Brief
Go through the records and report each line in which the word "Stine" occurs.

Extracted page text data:
>>>
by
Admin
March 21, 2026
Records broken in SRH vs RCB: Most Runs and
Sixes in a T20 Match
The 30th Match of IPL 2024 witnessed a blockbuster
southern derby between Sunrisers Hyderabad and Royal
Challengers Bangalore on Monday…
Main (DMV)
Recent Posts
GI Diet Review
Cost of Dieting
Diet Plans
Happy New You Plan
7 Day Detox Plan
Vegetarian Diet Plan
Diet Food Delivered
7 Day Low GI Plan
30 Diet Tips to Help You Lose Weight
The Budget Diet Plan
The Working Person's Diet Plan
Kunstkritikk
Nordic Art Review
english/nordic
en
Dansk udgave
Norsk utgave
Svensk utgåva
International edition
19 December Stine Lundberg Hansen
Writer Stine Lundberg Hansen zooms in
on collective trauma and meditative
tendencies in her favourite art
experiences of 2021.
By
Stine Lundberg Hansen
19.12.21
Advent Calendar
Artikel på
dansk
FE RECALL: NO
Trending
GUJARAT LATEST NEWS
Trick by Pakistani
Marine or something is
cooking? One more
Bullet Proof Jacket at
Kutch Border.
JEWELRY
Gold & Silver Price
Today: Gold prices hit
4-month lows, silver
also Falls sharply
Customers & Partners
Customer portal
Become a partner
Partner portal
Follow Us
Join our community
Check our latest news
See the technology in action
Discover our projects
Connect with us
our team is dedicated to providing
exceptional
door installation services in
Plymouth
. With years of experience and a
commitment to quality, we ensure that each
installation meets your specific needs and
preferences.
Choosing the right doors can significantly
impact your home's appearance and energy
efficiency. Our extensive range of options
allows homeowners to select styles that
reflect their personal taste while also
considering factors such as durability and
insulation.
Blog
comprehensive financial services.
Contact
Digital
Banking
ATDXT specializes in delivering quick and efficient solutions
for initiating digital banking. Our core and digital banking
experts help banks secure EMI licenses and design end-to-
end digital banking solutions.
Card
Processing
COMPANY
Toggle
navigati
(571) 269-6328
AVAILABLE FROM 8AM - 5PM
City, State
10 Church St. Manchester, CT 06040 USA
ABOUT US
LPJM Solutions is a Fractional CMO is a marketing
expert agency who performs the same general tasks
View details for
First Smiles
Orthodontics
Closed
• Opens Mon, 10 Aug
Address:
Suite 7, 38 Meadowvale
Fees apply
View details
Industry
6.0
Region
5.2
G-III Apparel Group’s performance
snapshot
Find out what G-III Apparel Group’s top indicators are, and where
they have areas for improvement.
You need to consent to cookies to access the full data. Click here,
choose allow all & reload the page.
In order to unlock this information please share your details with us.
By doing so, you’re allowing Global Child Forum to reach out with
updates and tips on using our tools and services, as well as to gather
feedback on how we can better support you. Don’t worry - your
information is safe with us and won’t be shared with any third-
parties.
<<<
Reply to the exercise
19 December Stine Lundberg Hansen
Writer Stine Lundberg Hansen zooms in
Stine Lundberg Hansen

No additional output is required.